Oh we have tried to show strength in the past, we shut down the nation early in 2012 when the subsidy on fuel was removed, we protested, we matched, we fought on social media and we wrung a “compromise” from the government, pray tell me what has become of that hard won victory? How much is the pump price for petrol in cities not Lagos or Abuja? And the money recovered from the subsidy removal, what about that? What exactly did we win after that battle? Give the girl a pen not a penis was another campaign, we insisted that no law be made to enslave our female children, but there was a poster child for infant marriage in the Country, a consistent lover of infant children, the one who proposed the bill in the first place, what became of him after we fought the bill? Did we try to ensure he wouldn’t get a chance to repeat the bill or the act? Another war won on social media where there are victors with no spoils of war. Then some evil “unforgivable-before-god-and-man” people roasted our children, our future and rekindled the social media war, the militant Nigerians, we raced to our facebook pages and wailed our despair, we blogged about it (I did too), the horrible act trended on twitter, our traditional media even brought us pictures. Testament to the fact that our advocacy was yielding absolutely nothing, while we cried, there was a grand party at the capital city, celebrating 100 years of survival, they knew we could do absolutely nothing to them, untouchable people who could party while we continued to rant and rave, we had become mad people to be ignored while the business of running us down continued. To cap it all, while they partied, they gave awards to the very people that muzzled and oppressed us before, we raced to social media to air our views as always but the descendants of our oppressors had discovered social media too, they raced to it and told us all the reasons why their father “deserved” an award. Obviously it will soon deteriorate to a battle of shouts on social media, we shout, they shout back too, nobody has monopoly of these channels and slowly but very surely, our powers fade.

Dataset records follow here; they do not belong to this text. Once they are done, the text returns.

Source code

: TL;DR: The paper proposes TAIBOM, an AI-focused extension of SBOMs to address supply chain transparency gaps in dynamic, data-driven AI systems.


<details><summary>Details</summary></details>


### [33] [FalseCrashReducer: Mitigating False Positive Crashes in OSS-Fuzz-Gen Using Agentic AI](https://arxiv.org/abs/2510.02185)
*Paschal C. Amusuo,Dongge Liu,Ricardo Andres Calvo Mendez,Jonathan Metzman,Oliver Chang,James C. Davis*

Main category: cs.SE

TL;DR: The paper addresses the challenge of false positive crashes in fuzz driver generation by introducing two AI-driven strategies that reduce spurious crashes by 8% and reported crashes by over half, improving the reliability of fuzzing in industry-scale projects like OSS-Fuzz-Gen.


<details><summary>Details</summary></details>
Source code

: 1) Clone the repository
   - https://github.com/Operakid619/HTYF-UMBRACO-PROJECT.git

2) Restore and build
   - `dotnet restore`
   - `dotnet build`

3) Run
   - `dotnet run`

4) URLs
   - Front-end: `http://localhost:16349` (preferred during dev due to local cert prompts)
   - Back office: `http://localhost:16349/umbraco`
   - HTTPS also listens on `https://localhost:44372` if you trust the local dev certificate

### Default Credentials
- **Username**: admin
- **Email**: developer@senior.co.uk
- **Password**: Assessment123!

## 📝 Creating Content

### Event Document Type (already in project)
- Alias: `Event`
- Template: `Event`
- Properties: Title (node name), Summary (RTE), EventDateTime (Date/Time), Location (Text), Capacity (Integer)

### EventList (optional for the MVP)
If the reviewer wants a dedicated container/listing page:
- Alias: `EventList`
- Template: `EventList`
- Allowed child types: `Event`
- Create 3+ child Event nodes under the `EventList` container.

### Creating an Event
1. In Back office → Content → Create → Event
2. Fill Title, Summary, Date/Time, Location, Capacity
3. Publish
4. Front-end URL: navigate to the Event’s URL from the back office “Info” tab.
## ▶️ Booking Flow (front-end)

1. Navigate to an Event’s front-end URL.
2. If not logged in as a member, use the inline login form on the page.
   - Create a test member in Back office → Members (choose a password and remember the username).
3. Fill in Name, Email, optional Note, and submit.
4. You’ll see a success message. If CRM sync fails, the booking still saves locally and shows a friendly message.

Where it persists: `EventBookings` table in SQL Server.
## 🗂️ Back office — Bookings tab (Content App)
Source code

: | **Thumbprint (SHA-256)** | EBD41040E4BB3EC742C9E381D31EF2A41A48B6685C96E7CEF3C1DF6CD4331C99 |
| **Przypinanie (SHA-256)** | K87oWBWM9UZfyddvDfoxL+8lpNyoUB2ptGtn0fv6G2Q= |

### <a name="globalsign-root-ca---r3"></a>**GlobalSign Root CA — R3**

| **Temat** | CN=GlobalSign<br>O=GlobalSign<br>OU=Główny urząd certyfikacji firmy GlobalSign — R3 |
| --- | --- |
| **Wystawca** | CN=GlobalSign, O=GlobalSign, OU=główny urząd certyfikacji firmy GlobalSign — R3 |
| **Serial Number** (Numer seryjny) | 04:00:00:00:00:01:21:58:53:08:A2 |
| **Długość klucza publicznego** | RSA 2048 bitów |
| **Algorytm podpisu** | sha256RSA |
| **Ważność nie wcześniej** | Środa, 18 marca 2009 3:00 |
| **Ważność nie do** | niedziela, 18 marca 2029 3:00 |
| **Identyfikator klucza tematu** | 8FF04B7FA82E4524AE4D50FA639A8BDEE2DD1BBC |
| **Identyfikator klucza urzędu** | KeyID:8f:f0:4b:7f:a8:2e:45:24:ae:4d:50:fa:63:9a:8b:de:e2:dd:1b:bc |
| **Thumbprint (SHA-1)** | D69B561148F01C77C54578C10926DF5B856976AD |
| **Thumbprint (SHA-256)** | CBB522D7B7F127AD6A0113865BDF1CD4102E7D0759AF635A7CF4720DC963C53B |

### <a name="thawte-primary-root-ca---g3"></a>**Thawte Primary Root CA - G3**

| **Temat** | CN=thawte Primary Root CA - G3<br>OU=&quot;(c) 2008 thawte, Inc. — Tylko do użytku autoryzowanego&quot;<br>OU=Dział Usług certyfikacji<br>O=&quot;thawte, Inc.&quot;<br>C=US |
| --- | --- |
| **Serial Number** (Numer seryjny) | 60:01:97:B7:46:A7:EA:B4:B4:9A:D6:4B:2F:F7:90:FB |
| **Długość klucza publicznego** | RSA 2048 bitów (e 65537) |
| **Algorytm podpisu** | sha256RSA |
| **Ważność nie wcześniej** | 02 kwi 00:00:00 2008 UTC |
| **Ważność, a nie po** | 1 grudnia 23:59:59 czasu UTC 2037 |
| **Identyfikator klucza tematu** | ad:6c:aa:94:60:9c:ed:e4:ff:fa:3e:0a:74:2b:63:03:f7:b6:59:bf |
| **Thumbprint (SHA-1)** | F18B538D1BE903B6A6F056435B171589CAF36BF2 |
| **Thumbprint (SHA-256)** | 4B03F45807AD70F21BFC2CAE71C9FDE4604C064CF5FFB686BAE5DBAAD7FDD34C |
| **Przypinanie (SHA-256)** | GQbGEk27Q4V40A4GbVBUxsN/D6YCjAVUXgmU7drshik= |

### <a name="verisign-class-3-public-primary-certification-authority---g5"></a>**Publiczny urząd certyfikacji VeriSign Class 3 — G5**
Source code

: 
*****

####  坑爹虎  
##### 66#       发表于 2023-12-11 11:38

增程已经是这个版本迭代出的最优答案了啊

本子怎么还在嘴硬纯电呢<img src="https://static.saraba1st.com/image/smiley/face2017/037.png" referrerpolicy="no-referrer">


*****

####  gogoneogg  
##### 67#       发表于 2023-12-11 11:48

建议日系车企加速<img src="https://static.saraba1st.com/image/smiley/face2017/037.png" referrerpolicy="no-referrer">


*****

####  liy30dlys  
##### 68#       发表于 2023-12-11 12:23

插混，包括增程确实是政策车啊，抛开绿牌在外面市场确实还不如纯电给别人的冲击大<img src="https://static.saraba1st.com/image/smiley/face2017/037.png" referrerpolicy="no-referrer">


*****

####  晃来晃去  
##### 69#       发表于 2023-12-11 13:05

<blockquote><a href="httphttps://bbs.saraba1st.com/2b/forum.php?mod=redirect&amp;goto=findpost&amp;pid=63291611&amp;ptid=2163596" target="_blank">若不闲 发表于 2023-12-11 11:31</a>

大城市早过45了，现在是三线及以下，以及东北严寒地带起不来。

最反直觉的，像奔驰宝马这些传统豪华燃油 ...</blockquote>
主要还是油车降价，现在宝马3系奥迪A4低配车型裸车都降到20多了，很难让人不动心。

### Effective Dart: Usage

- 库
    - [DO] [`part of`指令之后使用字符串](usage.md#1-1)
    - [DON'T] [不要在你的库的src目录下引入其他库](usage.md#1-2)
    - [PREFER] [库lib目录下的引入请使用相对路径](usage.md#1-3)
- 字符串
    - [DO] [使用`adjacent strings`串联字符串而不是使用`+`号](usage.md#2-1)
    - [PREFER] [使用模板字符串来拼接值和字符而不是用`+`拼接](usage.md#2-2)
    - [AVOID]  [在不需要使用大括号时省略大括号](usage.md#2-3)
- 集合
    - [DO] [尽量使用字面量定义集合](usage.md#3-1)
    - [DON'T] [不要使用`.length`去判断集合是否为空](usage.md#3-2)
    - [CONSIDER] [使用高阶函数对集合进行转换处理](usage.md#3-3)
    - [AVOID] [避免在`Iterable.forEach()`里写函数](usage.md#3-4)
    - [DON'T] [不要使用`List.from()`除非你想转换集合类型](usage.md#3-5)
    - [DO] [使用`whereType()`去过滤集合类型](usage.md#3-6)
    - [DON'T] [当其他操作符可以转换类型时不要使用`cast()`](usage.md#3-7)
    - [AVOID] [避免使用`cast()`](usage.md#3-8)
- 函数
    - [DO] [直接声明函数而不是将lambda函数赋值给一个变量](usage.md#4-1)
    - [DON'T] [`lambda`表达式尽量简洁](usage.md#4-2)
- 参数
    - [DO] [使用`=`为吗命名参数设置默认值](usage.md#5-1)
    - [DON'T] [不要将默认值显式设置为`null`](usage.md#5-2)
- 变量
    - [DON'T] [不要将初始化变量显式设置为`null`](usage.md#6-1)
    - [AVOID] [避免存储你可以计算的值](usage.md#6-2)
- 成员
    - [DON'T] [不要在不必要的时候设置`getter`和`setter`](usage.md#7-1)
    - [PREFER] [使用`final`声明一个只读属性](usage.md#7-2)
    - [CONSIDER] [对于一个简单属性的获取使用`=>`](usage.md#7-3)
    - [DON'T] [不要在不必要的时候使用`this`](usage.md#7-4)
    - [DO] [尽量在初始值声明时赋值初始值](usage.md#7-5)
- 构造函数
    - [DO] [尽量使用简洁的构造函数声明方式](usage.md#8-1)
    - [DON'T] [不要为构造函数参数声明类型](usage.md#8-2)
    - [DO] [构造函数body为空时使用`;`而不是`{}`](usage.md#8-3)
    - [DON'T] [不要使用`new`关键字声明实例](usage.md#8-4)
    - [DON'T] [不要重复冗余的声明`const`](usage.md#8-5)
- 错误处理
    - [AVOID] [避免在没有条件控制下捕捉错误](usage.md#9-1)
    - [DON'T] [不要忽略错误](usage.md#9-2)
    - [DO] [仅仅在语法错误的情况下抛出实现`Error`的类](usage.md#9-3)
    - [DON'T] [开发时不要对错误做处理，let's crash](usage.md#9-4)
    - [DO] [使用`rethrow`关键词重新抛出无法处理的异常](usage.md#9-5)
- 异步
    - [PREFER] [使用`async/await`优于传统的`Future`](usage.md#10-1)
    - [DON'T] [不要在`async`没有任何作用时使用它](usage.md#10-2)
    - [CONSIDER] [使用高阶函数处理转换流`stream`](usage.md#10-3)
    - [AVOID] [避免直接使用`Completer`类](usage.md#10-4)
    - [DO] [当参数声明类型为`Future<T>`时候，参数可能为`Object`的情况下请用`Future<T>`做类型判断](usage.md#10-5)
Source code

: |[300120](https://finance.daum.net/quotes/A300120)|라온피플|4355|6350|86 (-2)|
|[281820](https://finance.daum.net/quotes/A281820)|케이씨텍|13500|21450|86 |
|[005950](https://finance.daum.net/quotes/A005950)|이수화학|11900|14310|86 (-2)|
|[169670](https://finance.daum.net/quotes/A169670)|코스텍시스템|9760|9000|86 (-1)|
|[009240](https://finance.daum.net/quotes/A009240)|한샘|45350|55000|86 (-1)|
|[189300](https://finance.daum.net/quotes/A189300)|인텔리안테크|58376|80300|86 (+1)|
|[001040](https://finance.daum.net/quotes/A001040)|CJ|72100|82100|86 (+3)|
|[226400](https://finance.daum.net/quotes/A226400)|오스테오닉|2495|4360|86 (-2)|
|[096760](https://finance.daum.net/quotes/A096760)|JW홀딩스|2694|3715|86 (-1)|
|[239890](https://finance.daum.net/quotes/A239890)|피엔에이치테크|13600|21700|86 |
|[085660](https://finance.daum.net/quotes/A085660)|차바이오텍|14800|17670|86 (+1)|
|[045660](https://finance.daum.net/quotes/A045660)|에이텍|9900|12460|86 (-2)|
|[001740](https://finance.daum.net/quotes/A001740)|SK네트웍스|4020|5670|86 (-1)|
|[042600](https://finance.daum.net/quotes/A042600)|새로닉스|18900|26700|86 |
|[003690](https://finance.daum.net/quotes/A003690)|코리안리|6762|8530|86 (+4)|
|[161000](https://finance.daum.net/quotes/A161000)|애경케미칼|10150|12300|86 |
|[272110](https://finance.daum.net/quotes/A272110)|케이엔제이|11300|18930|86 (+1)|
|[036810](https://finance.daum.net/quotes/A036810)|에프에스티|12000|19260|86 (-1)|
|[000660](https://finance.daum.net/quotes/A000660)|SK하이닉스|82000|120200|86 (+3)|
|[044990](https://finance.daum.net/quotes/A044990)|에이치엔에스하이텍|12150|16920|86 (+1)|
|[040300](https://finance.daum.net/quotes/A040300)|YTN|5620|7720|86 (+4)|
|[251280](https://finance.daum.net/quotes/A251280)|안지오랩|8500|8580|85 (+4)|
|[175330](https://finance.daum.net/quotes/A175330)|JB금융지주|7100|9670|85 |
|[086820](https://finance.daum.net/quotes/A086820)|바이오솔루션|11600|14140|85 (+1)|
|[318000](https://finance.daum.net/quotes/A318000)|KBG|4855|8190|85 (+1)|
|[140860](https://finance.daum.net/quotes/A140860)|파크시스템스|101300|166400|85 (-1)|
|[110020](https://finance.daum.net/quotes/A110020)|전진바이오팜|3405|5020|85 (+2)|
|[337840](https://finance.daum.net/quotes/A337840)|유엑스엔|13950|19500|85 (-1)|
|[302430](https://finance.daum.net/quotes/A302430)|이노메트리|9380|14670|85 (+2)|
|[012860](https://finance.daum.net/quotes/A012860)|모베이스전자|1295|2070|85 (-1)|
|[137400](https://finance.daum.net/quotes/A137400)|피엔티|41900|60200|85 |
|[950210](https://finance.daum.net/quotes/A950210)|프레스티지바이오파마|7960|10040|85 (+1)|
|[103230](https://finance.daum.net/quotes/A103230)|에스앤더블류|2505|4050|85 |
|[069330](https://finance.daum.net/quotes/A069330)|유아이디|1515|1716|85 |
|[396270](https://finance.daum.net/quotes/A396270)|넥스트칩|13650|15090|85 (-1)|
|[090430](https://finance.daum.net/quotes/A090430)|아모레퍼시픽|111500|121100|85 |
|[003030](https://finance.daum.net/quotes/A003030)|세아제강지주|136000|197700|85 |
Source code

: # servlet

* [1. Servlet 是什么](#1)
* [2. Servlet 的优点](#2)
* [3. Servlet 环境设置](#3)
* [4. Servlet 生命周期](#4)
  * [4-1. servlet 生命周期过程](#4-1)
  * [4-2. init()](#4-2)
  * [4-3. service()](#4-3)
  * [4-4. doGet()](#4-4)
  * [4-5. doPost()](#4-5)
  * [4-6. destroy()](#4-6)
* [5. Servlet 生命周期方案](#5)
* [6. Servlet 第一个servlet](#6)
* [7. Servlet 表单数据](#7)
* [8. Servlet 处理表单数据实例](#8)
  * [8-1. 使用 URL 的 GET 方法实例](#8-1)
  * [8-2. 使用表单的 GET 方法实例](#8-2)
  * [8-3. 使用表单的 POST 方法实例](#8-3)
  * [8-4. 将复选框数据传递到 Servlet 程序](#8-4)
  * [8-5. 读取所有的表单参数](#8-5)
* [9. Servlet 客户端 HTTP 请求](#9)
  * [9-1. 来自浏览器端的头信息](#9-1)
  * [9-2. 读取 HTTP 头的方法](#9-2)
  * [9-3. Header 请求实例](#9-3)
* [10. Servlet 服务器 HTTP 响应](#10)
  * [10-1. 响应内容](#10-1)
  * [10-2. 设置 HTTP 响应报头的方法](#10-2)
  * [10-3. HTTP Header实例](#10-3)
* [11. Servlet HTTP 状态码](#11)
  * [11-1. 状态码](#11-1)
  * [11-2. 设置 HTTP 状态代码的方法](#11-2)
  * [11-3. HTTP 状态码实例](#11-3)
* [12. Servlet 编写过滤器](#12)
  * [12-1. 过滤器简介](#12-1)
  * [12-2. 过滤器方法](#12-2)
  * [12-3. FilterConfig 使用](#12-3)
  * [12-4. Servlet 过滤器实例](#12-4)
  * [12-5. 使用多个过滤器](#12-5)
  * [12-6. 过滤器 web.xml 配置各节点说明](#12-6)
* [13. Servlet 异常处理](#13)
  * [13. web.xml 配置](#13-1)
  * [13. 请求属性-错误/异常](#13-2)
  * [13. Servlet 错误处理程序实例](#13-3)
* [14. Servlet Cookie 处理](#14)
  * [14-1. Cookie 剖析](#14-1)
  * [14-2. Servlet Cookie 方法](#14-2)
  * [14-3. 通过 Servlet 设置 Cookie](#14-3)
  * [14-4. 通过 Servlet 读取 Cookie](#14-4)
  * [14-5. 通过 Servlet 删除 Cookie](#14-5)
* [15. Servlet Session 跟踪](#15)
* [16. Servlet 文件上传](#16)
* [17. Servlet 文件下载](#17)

It is Nigeria, some other thing will happen soon and we will repeat the same talk, our civil societies will do advocacy all over again, a vicious cycle never to be broken. We push, we mock, plead, cajole and cry over and over again with no response. We are not muzzled, we are allowed to say whatever we please, only we are not heard or we are heard and ignored.
We are once again where we were before, we couldn’t voice our wishes, we were oppressed for daring, now we can scream our wishes, we are ignored for daring. Isn’t it time somebody pondered with me, what next after advocacy? What other options are there? How else do we enforce the wishes of the people to the minority who do not care, but who have all the power.
Note: This article was written before our latest battle, the immigration world cup and deaths occurred.